Problem: Omitting the pictures, print every line below exactly as it stands.
*** Opening of Provided information ***
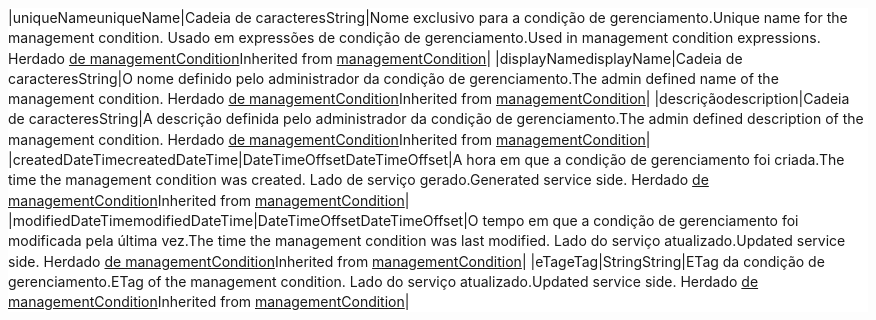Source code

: |<span data-ttu-id="3c3ec-138">uniqueName</span><span class="sxs-lookup"><span data-stu-id="3c3ec-138">uniqueName</span></span>|<span data-ttu-id="3c3ec-139">Cadeia de caracteres</span><span class="sxs-lookup"><span data-stu-id="3c3ec-139">String</span></span>|<span data-ttu-id="3c3ec-140">Nome exclusivo para a condição de gerenciamento.</span><span class="sxs-lookup"><span data-stu-id="3c3ec-140">Unique name for the management condition.</span></span> <span data-ttu-id="3c3ec-141">Usado em expressões de condição de gerenciamento.</span><span class="sxs-lookup"><span data-stu-id="3c3ec-141">Used in management condition expressions.</span></span> <span data-ttu-id="3c3ec-142">Herdado [de managementCondition](../resources/intune-fencing-managementcondition.md)</span><span class="sxs-lookup"><span data-stu-id="3c3ec-142">Inherited from [managementCondition](../resources/intune-fencing-managementcondition.md)</span></span>|
|<span data-ttu-id="3c3ec-143">displayName</span><span class="sxs-lookup"><span data-stu-id="3c3ec-143">displayName</span></span>|<span data-ttu-id="3c3ec-144">Cadeia de caracteres</span><span class="sxs-lookup"><span data-stu-id="3c3ec-144">String</span></span>|<span data-ttu-id="3c3ec-145">O nome definido pelo administrador da condição de gerenciamento.</span><span class="sxs-lookup"><span data-stu-id="3c3ec-145">The admin defined name of the management condition.</span></span> <span data-ttu-id="3c3ec-146">Herdado [de managementCondition](../resources/intune-fencing-managementcondition.md)</span><span class="sxs-lookup"><span data-stu-id="3c3ec-146">Inherited from [managementCondition](../resources/intune-fencing-managementcondition.md)</span></span>|
|<span data-ttu-id="3c3ec-147">descrição</span><span class="sxs-lookup"><span data-stu-id="3c3ec-147">description</span></span>|<span data-ttu-id="3c3ec-148">Cadeia de caracteres</span><span class="sxs-lookup"><span data-stu-id="3c3ec-148">String</span></span>|<span data-ttu-id="3c3ec-149">A descrição definida pelo administrador da condição de gerenciamento.</span><span class="sxs-lookup"><span data-stu-id="3c3ec-149">The admin defined description of the management condition.</span></span> <span data-ttu-id="3c3ec-150">Herdado [de managementCondition](../resources/intune-fencing-managementcondition.md)</span><span class="sxs-lookup"><span data-stu-id="3c3ec-150">Inherited from [managementCondition](../resources/intune-fencing-managementcondition.md)</span></span>|
|<span data-ttu-id="3c3ec-151">createdDateTime</span><span class="sxs-lookup"><span data-stu-id="3c3ec-151">createdDateTime</span></span>|<span data-ttu-id="3c3ec-152">DateTimeOffset</span><span class="sxs-lookup"><span data-stu-id="3c3ec-152">DateTimeOffset</span></span>|<span data-ttu-id="3c3ec-153">A hora em que a condição de gerenciamento foi criada.</span><span class="sxs-lookup"><span data-stu-id="3c3ec-153">The time the management condition was created.</span></span> <span data-ttu-id="3c3ec-154">Lado de serviço gerado.</span><span class="sxs-lookup"><span data-stu-id="3c3ec-154">Generated service side.</span></span> <span data-ttu-id="3c3ec-155">Herdado [de managementCondition](../resources/intune-fencing-managementcondition.md)</span><span class="sxs-lookup"><span data-stu-id="3c3ec-155">Inherited from [managementCondition](../resources/intune-fencing-managementcondition.md)</span></span>|
|<span data-ttu-id="3c3ec-156">modifiedDateTime</span><span class="sxs-lookup"><span data-stu-id="3c3ec-156">modifiedDateTime</span></span>|<span data-ttu-id="3c3ec-157">DateTimeOffset</span><span class="sxs-lookup"><span data-stu-id="3c3ec-157">DateTimeOffset</span></span>|<span data-ttu-id="3c3ec-158">O tempo em que a condição de gerenciamento foi modificada pela última vez.</span><span class="sxs-lookup"><span data-stu-id="3c3ec-158">The time the management condition was last modified.</span></span> <span data-ttu-id="3c3ec-159">Lado do serviço atualizado.</span><span class="sxs-lookup"><span data-stu-id="3c3ec-159">Updated service side.</span></span> <span data-ttu-id="3c3ec-160">Herdado [de managementCondition](../resources/intune-fencing-managementcondition.md)</span><span class="sxs-lookup"><span data-stu-id="3c3ec-160">Inherited from [managementCondition](../resources/intune-fencing-managementcondition.md)</span></span>|
|<span data-ttu-id="3c3ec-161">eTag</span><span class="sxs-lookup"><span data-stu-id="3c3ec-161">eTag</span></span>|<span data-ttu-id="3c3ec-162">String</span><span class="sxs-lookup"><span data-stu-id="3c3ec-162">String</span></span>|<span data-ttu-id="3c3ec-163">ETag da condição de gerenciamento.</span><span class="sxs-lookup"><span data-stu-id="3c3ec-163">ETag of the management condition.</span></span> <span data-ttu-id="3c3ec-164">Lado do serviço atualizado.</span><span class="sxs-lookup"><span data-stu-id="3c3ec-164">Updated service side.</span></span> <span data-ttu-id="3c3ec-165">Herdado [de managementCondition](../resources/intune-fencing-managementcondition.md)</span><span class="sxs-lookup"><span data-stu-id="3c3ec-165">Inherited from [managementCondition](../resources/intune-fencing-managementcondition.md)</span></span>|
*** Close of Provided information ***
Task solution:
Source code

: |<span data-ttu-id="3c3ec-138">uniqueName</span><span class="sxs-lookup"><span data-stu-id="3c3ec-138">uniqueName</span></span>|<span data-ttu-id="3c3ec-139">Cadeia de caracteres</span><span class="sxs-lookup"><span data-stu-id="3c3ec-139">String</span></span>|<span data-ttu-id="3c3ec-140">Nome exclusivo para a condição de gerenciamento.</span><span class="sxs-lookup"><span data-stu-id="3c3ec-140">Unique name for the management condition.</span></span> <span data-ttu-id="3c3ec-141">Usado em expressões de condição de gerenciamento.</span><span class="sxs-lookup"><span data-stu-id="3c3ec-141">Used in management condition expressions.</span></span> <span data-ttu-id="3c3ec-142">Herdado [de managementCondition](../resources/intune-fencing-managementcondition.md)</span><span class="sxs-lookup"><span data-stu-id="3c3ec-142">Inherited from [managementCondition](../resources/intune-fencing-managementcondition.md)</span></span>|
|<span data-ttu-id="3c3ec-143">displayName</span><span class="sxs-lookup"><span data-stu-id="3c3ec-143">displayName</span></span>|<span data-ttu-id="3c3ec-144">Cadeia de caracteres</span><span class="sxs-lookup"><span data-stu-id="3c3ec-144">String</span></span>|<span data-ttu-id="3c3ec-145">O nome definido pelo administrador da condição de gerenciamento.</span><span class="sxs-lookup"><span data-stu-id="3c3ec-145">The admin defined name of the management condition.</span></span> <span data-ttu-id="3c3ec-146">Herdado [de managementCondition](../resources/intune-fencing-managementcondition.md)</span><span class="sxs-lookup"><span data-stu-id="3c3ec-146">Inherited from [managementCondition](../resources/intune-fencing-managementcondition.md)</span></span>|
|<span data-ttu-id="3c3ec-147">descrição</span><span class="sxs-lookup"><span data-stu-id="3c3ec-147">description</span></span>|<span data-ttu-id="3c3ec-148">Cadeia de caracteres</span><span class="sxs-lookup"><span data-stu-id="3c3ec-148">String</span></span>|<span data-ttu-id="3c3ec-149">A descrição definida pelo administrador da condição de gerenciamento.</span><span class="sxs-lookup"><span data-stu-id="3c3ec-149">The admin defined description of the management condition.</span></span> <span data-ttu-id="3c3ec-150">Herdado [de managementCondition](../resources/intune-fencing-managementcondition.md)</span><span class="sxs-lookup"><span data-stu-id="3c3ec-150">Inherited from [managementCondition](../resources/intune-fencing-managementcondition.md)</span></span>|
|<span data-ttu-id="3c3ec-151">createdDateTime</span><span class="sxs-lookup"><span data-stu-id="3c3ec-151">createdDateTime</span></span>|<span data-ttu-id="3c3ec-152">DateTimeOffset</span><span class="sxs-lookup"><span data-stu-id="3c3ec-152">DateTimeOffset</span></span>|<span data-ttu-id="3c3ec-153">A hora em que a condição de gerenciamento foi criada.</span><span class="sxs-lookup"><span data-stu-id="3c3ec-153">The time the management condition was created.</span></span> <span data-ttu-id="3c3ec-154">Lado de serviço gerado.</span><span class="sxs-lookup"><span data-stu-id="3c3ec-154">Generated service side.</span></span> <span data-ttu-id="3c3ec-155">Herdado [de managementCondition](../resources/intune-fencing-managementcondition.md)</span><span class="sxs-lookup"><span data-stu-id="3c3ec-155">Inherited from [managementCondition](../resources/intune-fencing-managementcondition.md)</span></span>|
|<span data-ttu-id="3c3ec-156">modifiedDateTime</span><span class="sxs-lookup"><span data-stu-id="3c3ec-156">modifiedDateTime</span></span>|<span data-ttu-id="3c3ec-157">DateTimeOffset</span><span class="sxs-lookup"><span data-stu-id="3c3ec-157">DateTimeOffset</span></span>|<span data-ttu-id="3c3ec-158">O tempo em que a condição de gerenciamento foi modificada pela última vez.</span><span class="sxs-lookup"><span data-stu-id="3c3ec-158">The time the management condition was last modified.</span></span> <span data-ttu-id="3c3ec-159">Lado do serviço atualizado.</span><span class="sxs-lookup"><span data-stu-id="3c3ec-159">Updated service side.</span></span> <span data-ttu-id="3c3ec-160">Herdado [de managementCondition](../resources/intune-fencing-managementcondition.md)</span><span class="sxs-lookup"><span data-stu-id="3c3ec-160">Inherited from [managementCondition](../resources/intune-fencing-managementcondition.md)</span></span>|
|<span data-ttu-id="3c3ec-161">eTag</span><span class="sxs-lookup"><span data-stu-id="3c3ec-161">eTag</span></span>|<span data-ttu-id="3c3ec-162">String</span><span class="sxs-lookup"><span data-stu-id="3c3ec-162">String</span></span>|<span data-ttu-id="3c3ec-163">ETag da condição de gerenciamento.</span><span class="sxs-lookup"><span data-stu-id="3c3ec-163">ETag of the management condition.</span></span> <span data-ttu-id="3c3ec-164">Lado do serviço atualizado.</span><span class="sxs-lookup"><span data-stu-id="3c3ec-164">Updated service side.</span></span> <span data-ttu-id="3c3ec-165">Herdado [de managementCondition](../resources/intune-fencing-managementcondition.md)</span><span class="sxs-lookup"><span data-stu-id="3c3ec-165">Inherited from [managementCondition](../resources/intune-fencing-managementcondition.md)</span></span>|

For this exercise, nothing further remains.